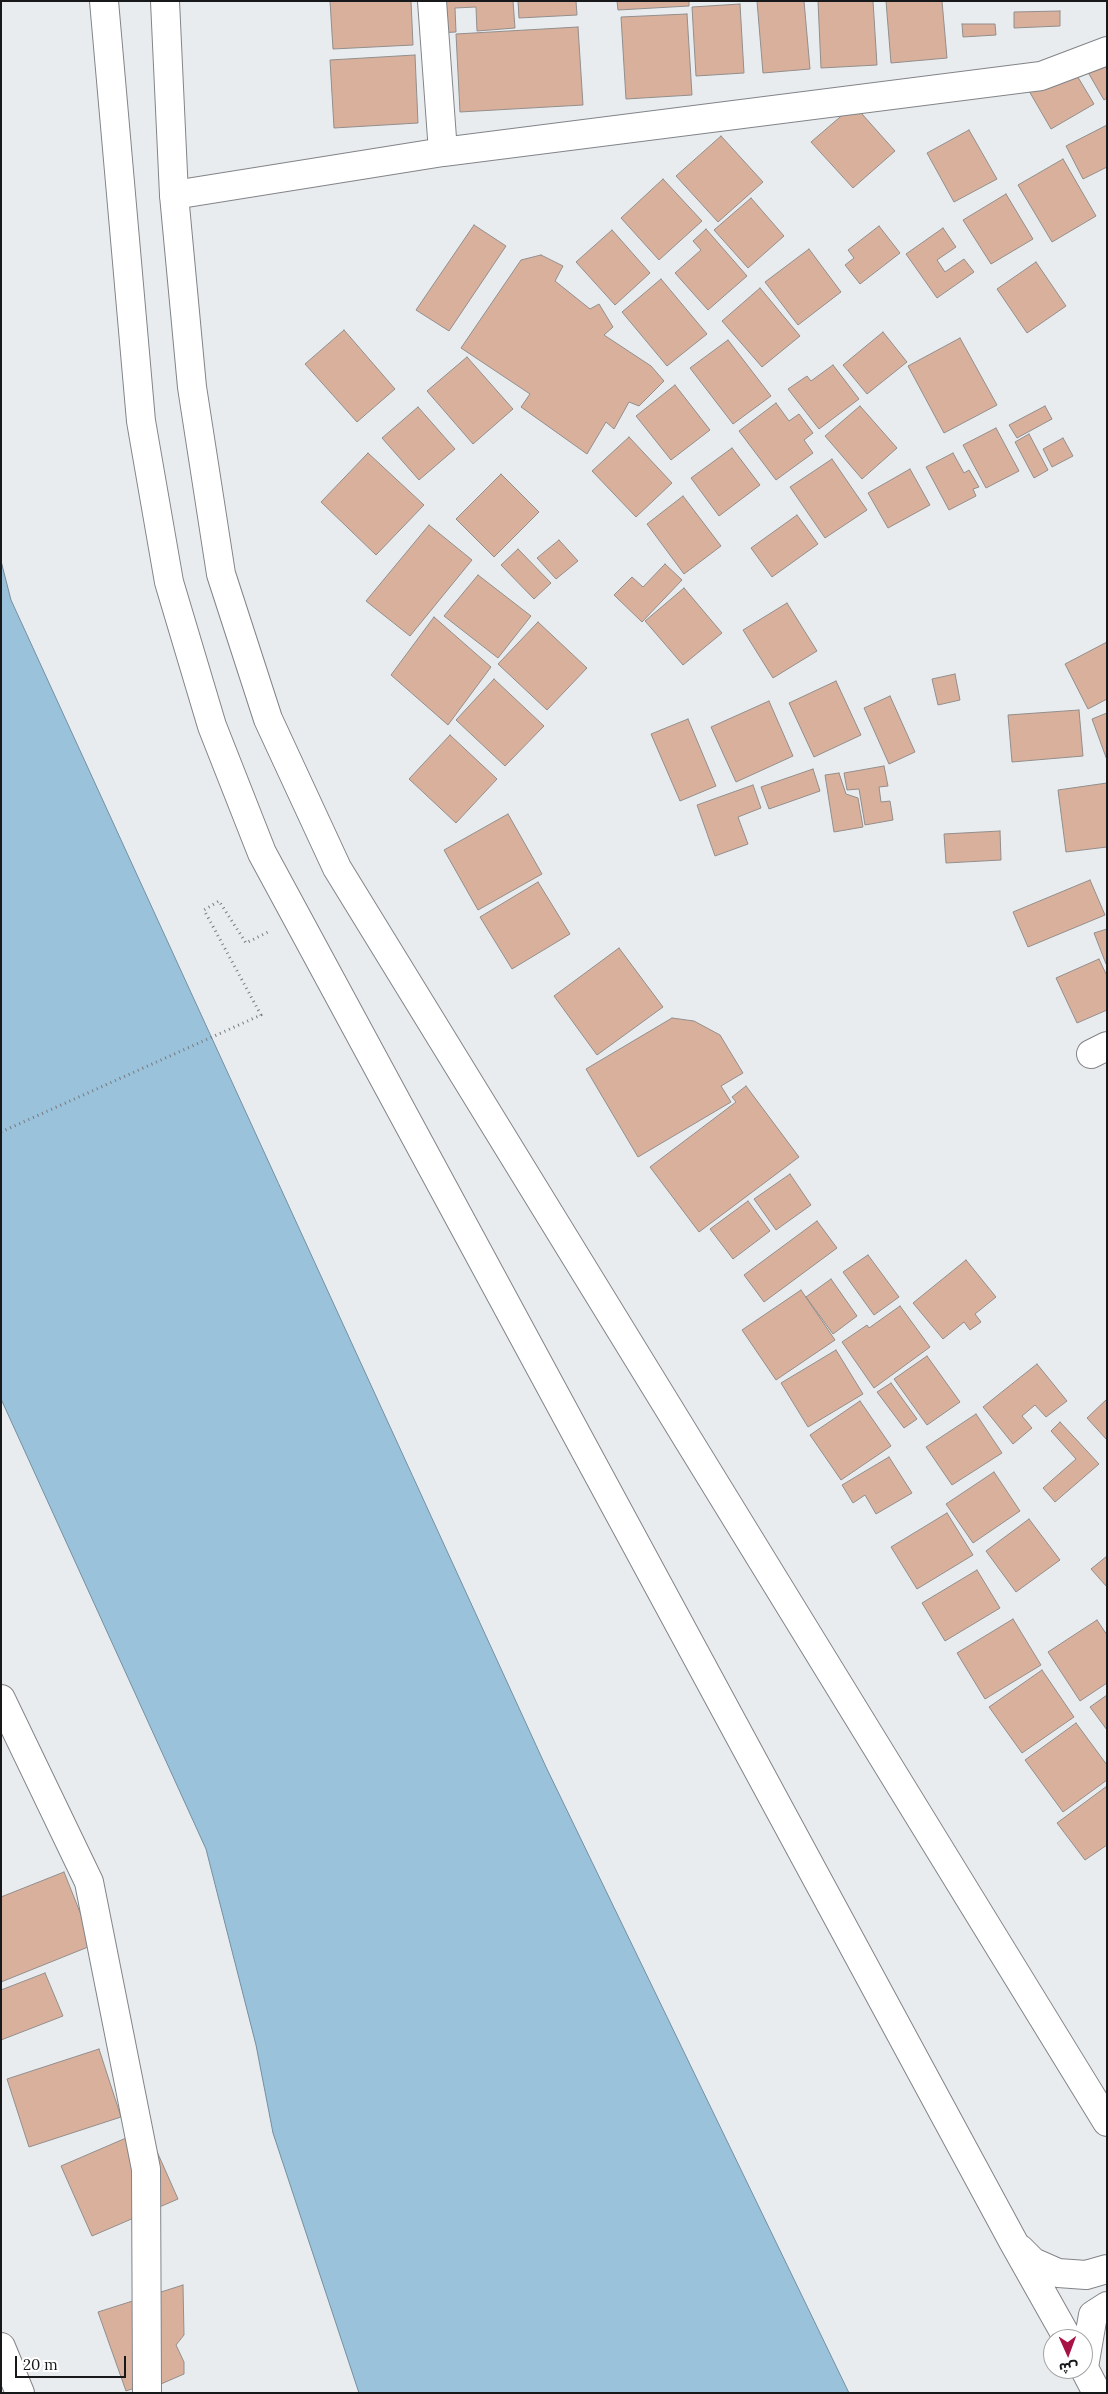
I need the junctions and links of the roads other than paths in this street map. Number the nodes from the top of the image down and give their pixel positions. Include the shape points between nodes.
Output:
1 (104, 1) edge
2 (165, 1) edge
3 (432, 1) edge
4 (1107, 51) edge
5 (443, 152) junction
6 (174, 195) junction
7 (1, 1699) edge
8 (1107, 2122) edge
9 (1014, 2243) junction
10 (1107, 2269) edge
11 (1107, 2306) edge
12 (1062, 2329) edge
13 (1091, 2329) edge
14 (1, 2347) edge
15 (1090, 2379) edge
16 (20, 2393) edge
17 (148, 2393) edge
18 (1097, 2393) edge

1 - 9 main road via 141,421 169,582 212,726 262,853
2 - 6 main road
3 - 5 main road
4 - 5 main road via 1041,76
5 - 6 main road
6 - 8 main road via 192,387 221,574 268,719 337,868
7 - 17 main road via 89,1882 146,2170
9 - 10 main road via 1033,2262 1058,2273 1086,2275
9 - 12 main road
11 - 13 main road via 1094,2315
14 - 16 main road
15 - 18 main road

# # # #

YOUR ASSIGNMENT: Transcribe the listing in full. Omit the pictures and keep every line exact.

COMPLETED EXERCISE:
I need the junctions and links of the roads other than paths in this street map. Number the nodes from the top of the image down and give their pixel positions. Include the shape points between nodes.
Output:
1 (104, 1) edge
2 (165, 1) edge
3 (432, 1) edge
4 (1107, 51) edge
5 (443, 152) junction
6 (174, 195) junction
7 (1, 1699) edge
8 (1107, 2122) edge
9 (1014, 2243) junction
10 (1107, 2269) edge
11 (1107, 2306) edge
12 (1062, 2329) edge
13 (1091, 2329) edge
14 (1, 2347) edge
15 (1090, 2379) edge
16 (20, 2393) edge
17 (148, 2393) edge
18 (1097, 2393) edge

1 - 9 main road via 141,421 169,582 212,726 262,853
2 - 6 main road
3 - 5 main road
4 - 5 main road via 1041,76
5 - 6 main road
6 - 8 main road via 192,387 221,574 268,719 337,868
7 - 17 main road via 89,1882 146,2170
9 - 10 main road via 1033,2262 1058,2273 1086,2275
9 - 12 main road
11 - 13 main road via 1094,2315
14 - 16 main road
15 - 18 main road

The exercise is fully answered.